Whatever you write, if you find that writing has been helpful, don’t stop—make it a daily ritual. Many people have credited important breakthroughs to free-writing exercises like author Julia Cameron’s “morning pages,” a practice that instructs you to fill up three pages every morning with whatever comes to mind, no matter how banal. Writing exercises like this work in a fashion similar to a meditation practice, allowing you to dump your noisy, nagging, cyclical thoughts in a figurative trash can and get to the important stuff underneath.

Spiritual Counsel and Body Work

Sometimes our psychedelic experiences can be too intense and overwhelming to process just through individual practice.

If you feel that talking to someone about your experience would be helpful, reach out for therapy or spiritual counsel. It’s important to find someone who won’t shame you for deciding to use psychedelics, but spiritual counsel can really take whatever form feels most comfortable to you—you can talk to a trusted religious figure in your life or to a friend or mentor. If you’ve participated in a ceremony with a shaman, go to them with any questions, strong feelings, fears, or concerns that may have arisen during your experience. In my personal experience with ayahuasca, shamans will perform healing practices that include chanting and working with essential oils for someone who’s had a difficult experience.    

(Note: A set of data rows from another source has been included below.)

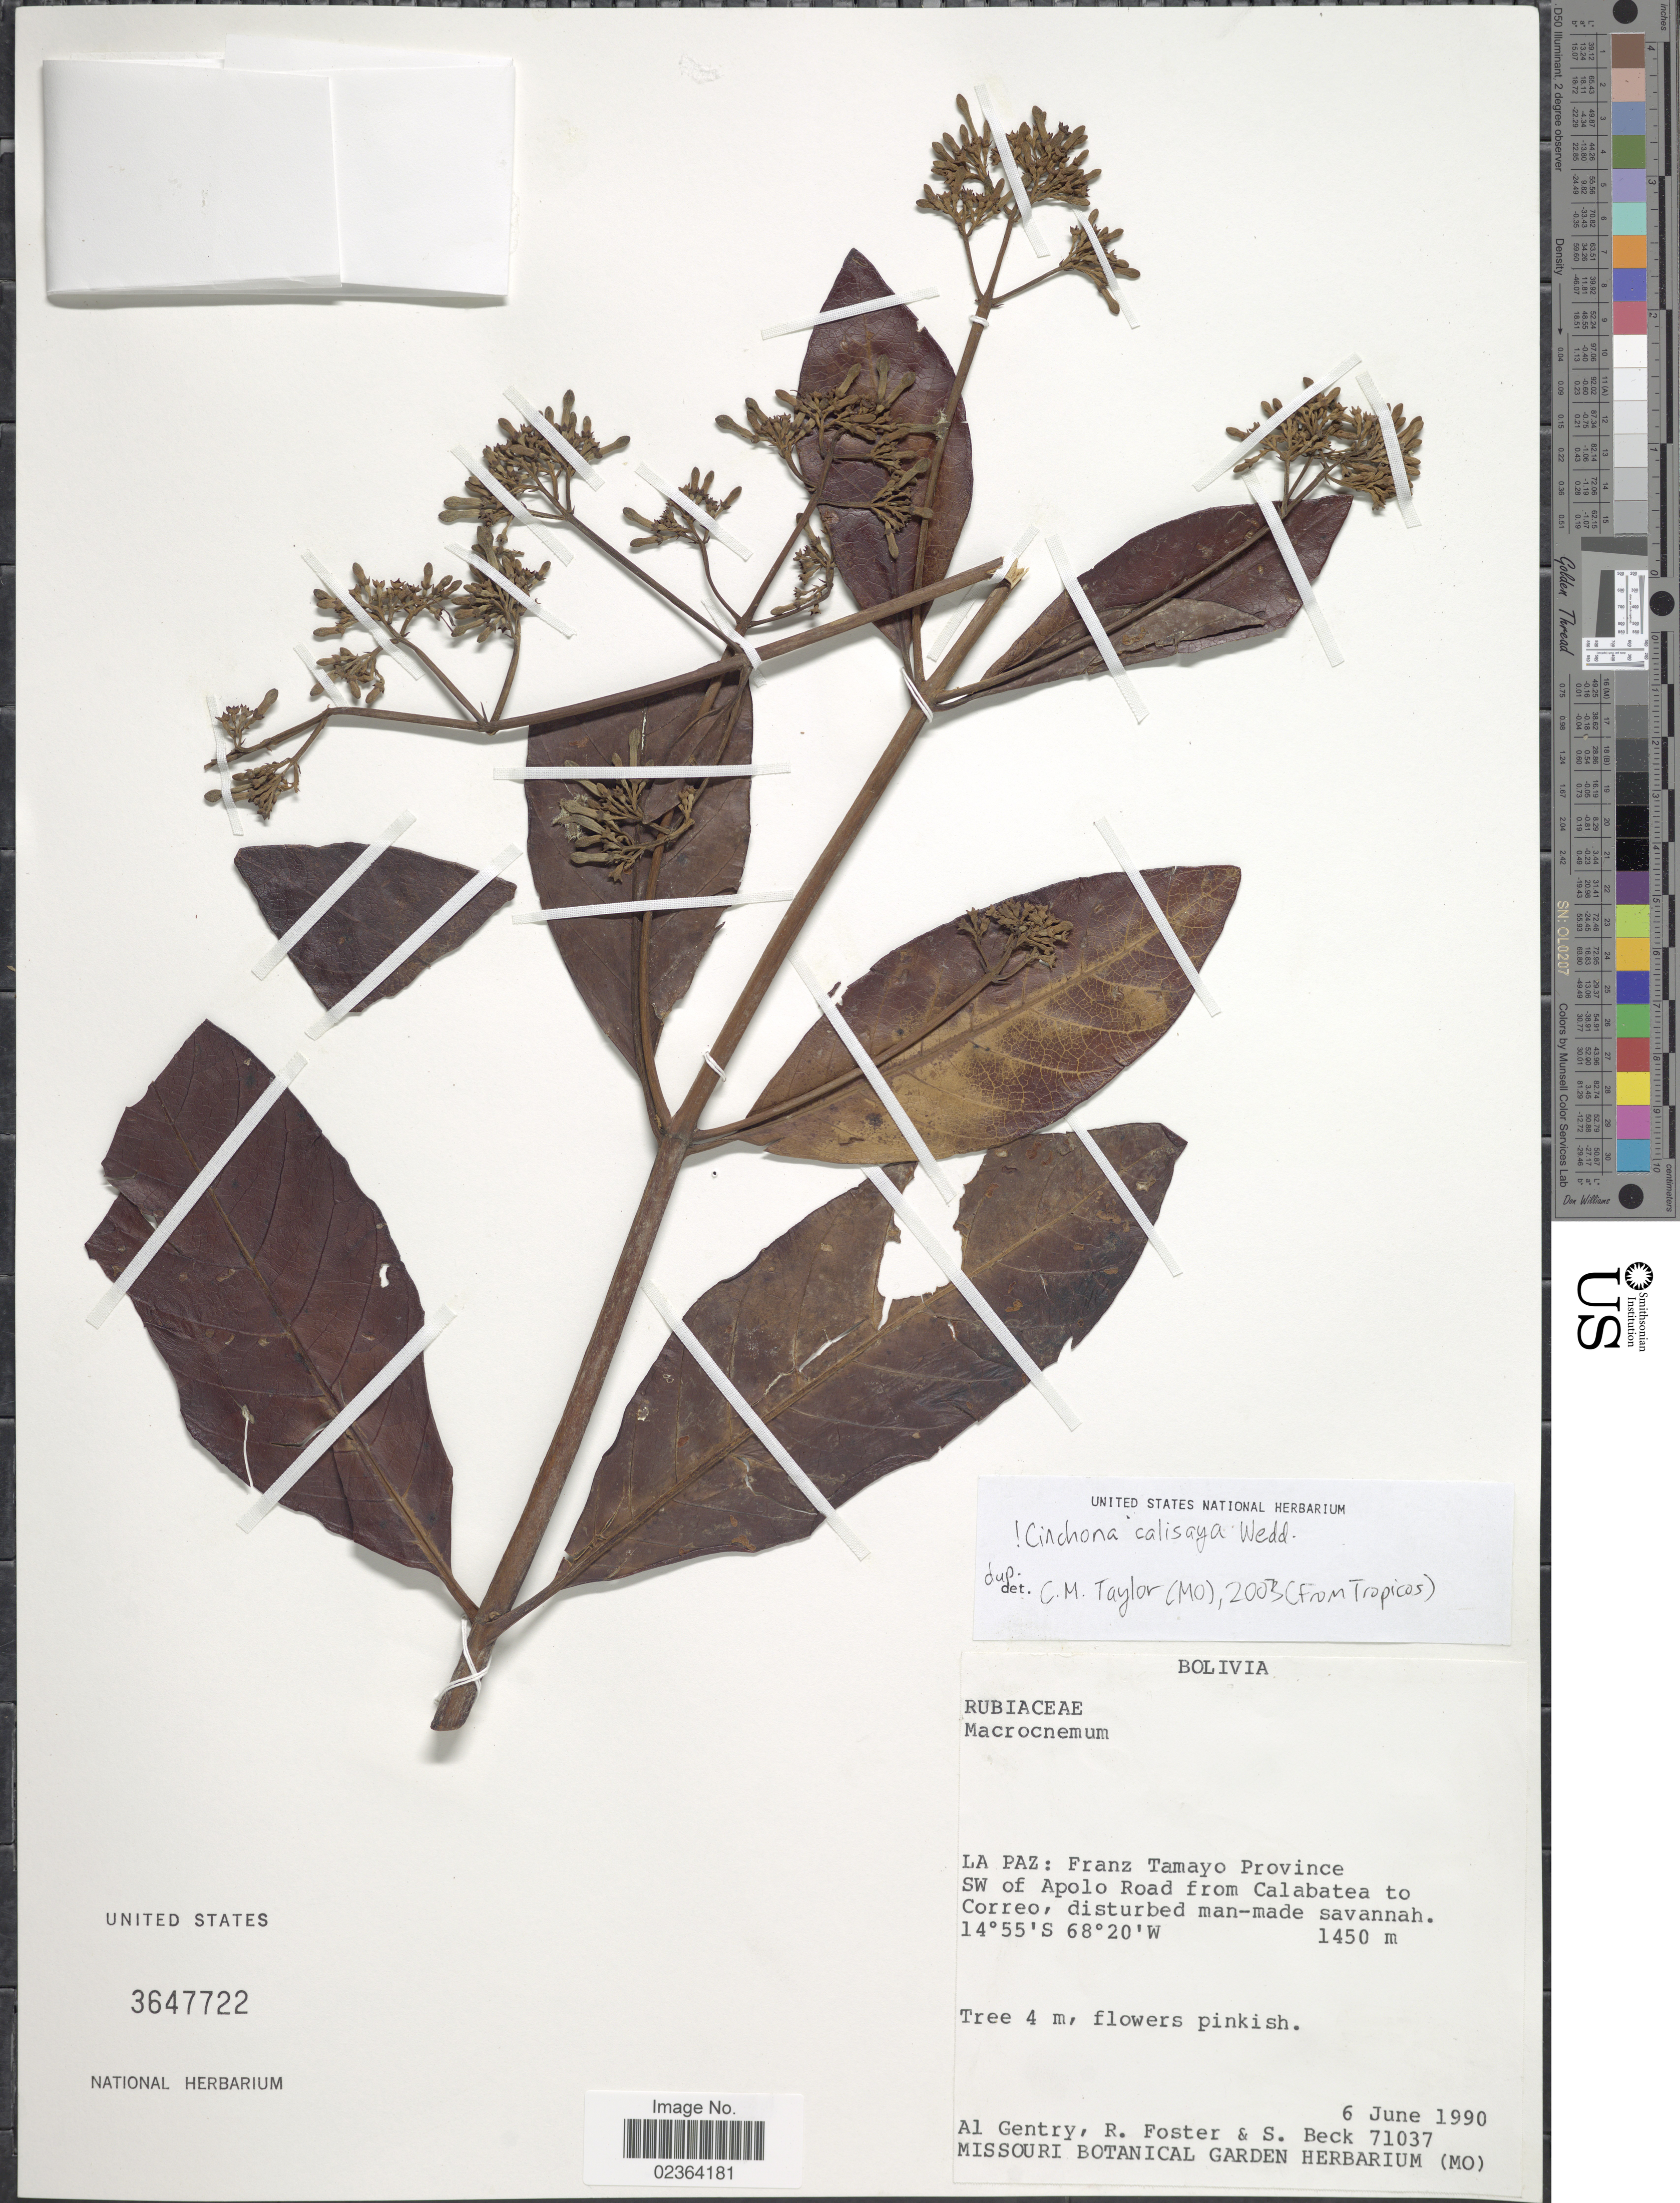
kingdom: Plantae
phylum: Tracheophyta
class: Magnoliopsida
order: Gentianales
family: Rubiaceae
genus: Cinchona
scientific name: Cinchona calisaya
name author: Wedd.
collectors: A. H. Gentry, R. Foster & S. G. Beck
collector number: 71037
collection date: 1990-06-06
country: Bolivia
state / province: La Paz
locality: La Paz: Franz Tamayo Province, SW of Apolo Road from Calabatea to Correo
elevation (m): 1450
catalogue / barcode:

If you’re interested in doing body or energy work that uses a holistic approach (meaning it takes the health and well-being of a person as a balance between body, mind, and soul), visit a local acupuncture clinic, reiki practitioner, or attend a spiritually-minded yoga class. If you want help processing negative energies from a bad experience, there are psychics who offer energy work to help people integrate a psychedelic experience. If you seek spiritual counsel or body work from someone, bring any possibly helpful insights or questions that have cropped up during meditation or writing practices to make the most of any conversation or session.

You can also visit this MAPS article for a more comprehensive list of resources for psychedelic integration that can help you with a difficult experience or enhance your spiritual development practices.

The Importance of Integration

Philosopher, meditation practitioner, and Eastern philosophy advocate Alan Watts is famous for saying of psychedelics, “Once you get the message, hang up the telephone.” Psychedelics can provide you profound and important understanding, yes, but that they can only take you so far toward any interpersonal understanding (and can be dangerous if you go too far). It’s after you hang up the psychedelic “telephone” that the real work of personal and spiritual development begins.